WHAT THE TASK REQUIRES:
From the listing that follows, output everything exactly except the pictures.

MATERIAL FOR THIS EXERCISE:
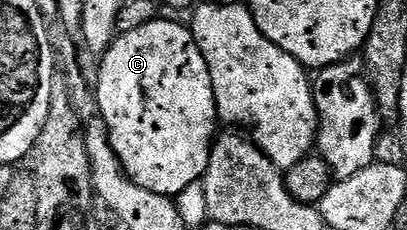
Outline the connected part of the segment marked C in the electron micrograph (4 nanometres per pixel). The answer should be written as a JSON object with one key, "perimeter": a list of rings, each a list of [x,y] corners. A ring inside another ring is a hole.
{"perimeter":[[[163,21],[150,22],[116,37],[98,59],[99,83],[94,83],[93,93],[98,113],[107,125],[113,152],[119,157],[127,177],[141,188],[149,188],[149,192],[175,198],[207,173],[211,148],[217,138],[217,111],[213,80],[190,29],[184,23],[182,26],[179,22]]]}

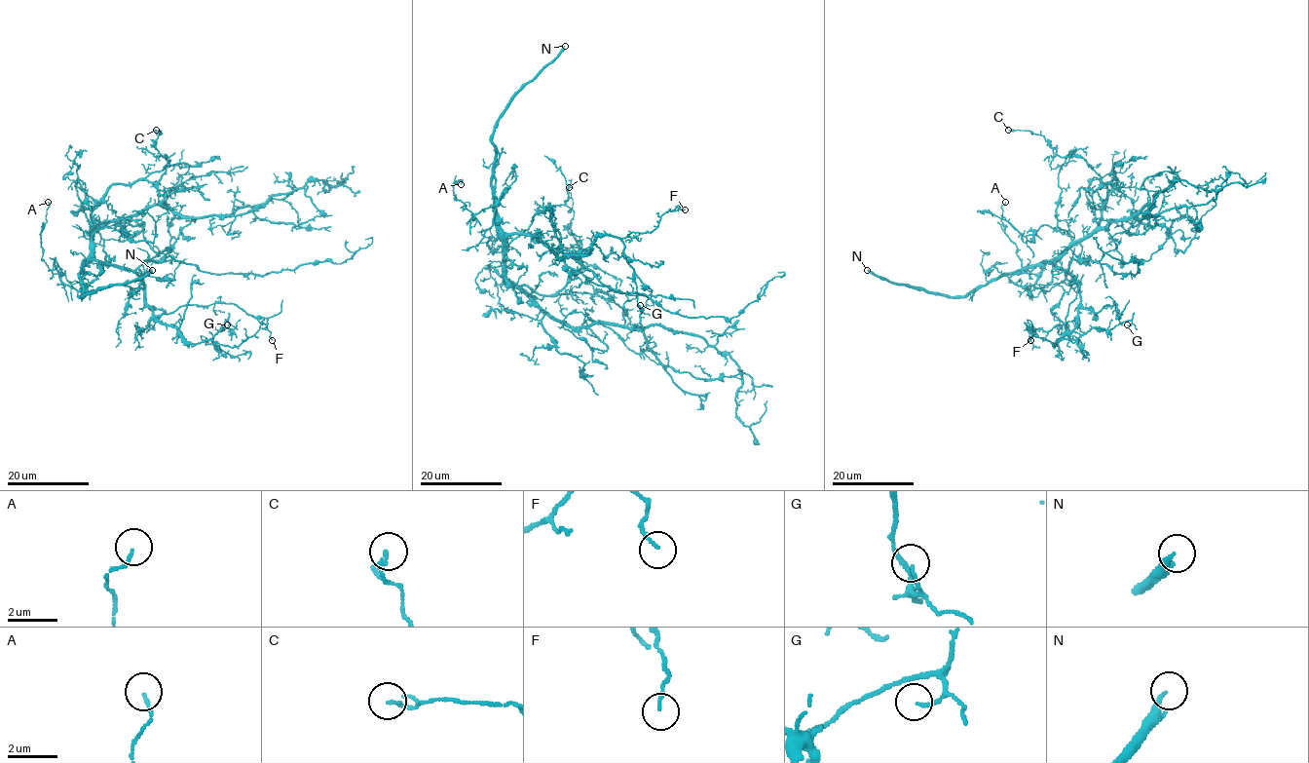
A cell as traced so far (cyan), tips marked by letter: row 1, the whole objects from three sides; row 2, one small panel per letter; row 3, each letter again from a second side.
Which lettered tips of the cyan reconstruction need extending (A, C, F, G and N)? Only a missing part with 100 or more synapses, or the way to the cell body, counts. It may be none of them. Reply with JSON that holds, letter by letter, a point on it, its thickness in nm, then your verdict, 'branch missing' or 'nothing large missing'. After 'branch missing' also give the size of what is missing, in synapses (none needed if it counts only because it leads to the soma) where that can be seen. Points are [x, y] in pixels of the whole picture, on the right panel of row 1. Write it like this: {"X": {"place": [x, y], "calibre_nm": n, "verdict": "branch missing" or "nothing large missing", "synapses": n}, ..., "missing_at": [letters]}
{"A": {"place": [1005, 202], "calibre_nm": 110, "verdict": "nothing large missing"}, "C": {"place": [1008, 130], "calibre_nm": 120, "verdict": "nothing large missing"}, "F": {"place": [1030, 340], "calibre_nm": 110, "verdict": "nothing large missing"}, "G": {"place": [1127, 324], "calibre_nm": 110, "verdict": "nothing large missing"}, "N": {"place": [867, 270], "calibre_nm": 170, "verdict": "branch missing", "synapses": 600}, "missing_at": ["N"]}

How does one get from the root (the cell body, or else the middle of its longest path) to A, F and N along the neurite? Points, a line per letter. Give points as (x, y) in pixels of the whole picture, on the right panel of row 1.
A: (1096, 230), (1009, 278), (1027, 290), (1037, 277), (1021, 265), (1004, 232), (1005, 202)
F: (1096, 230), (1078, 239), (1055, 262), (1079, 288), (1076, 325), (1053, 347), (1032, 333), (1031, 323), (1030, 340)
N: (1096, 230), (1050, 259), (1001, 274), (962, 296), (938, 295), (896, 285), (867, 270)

SOLUTION FOR THIS PROBLEM:
Outline the connected part of the segment marked C in the electron micrograph (4 nanometres per pixel). The answer should be written as a JSON object with one key, "perimeter": a list of rings, each a list of [x,y] corners. A ring inside another ring is a hole.
{"perimeter":[[[163,21],[150,22],[116,37],[98,59],[99,83],[94,83],[93,93],[98,113],[107,125],[113,152],[119,157],[127,177],[141,188],[149,188],[149,192],[175,198],[207,173],[211,148],[217,138],[217,111],[213,80],[190,29],[184,23],[182,26],[179,22]]]}

A cell as traced so far (cyan), tips marked by letter: row 1, the whole objects from three sides; row 2, one small panel per letter; row 3, each letter again from a second side.
Which lettered tips of the cyan reconstruction need extending (A, C, F, G and N)? Only a missing part with 100 or more synapses, or the way to the cell body, counts. It may be none of them. Reply with JSON that holds, letter by letter, a point on it, its thickness in nm, then your verdict, 'branch missing' or 'nothing large missing'. After 'branch missing' also give the size of what is missing, in synapses (none needed if it counts only because it leads to the soma) where that can be seen. Points are [x, y] in pixels of the whole picture, on the right panel of row 1. Write it like this: {"X": {"place": [x, y], "calibre_nm": n, "verdict": "branch missing" or "nothing large missing", "synapses": n}, ..., "missing_at": [letters]}
{"A": {"place": [1005, 202], "calibre_nm": 110, "verdict": "nothing large missing"}, "C": {"place": [1008, 130], "calibre_nm": 120, "verdict": "nothing large missing"}, "F": {"place": [1030, 340], "calibre_nm": 110, "verdict": "nothing large missing"}, "G": {"place": [1127, 324], "calibre_nm": 110, "verdict": "nothing large missing"}, "N": {"place": [867, 270], "calibre_nm": 170, "verdict": "branch missing", "synapses": 600}, "missing_at": ["N"]}

How does one get from the root (the cell body, or else the middle of its longest path) to A, F and N along the neurite? Points, a line per letter. Give points as (x, y) in pixels of the whole picture, on the right panel of row 1.
A: (1096, 230), (1009, 278), (1027, 290), (1037, 277), (1021, 265), (1004, 232), (1005, 202)
F: (1096, 230), (1078, 239), (1055, 262), (1079, 288), (1076, 325), (1053, 347), (1032, 333), (1031, 323), (1030, 340)
N: (1096, 230), (1050, 259), (1001, 274), (962, 296), (938, 295), (896, 285), (867, 270)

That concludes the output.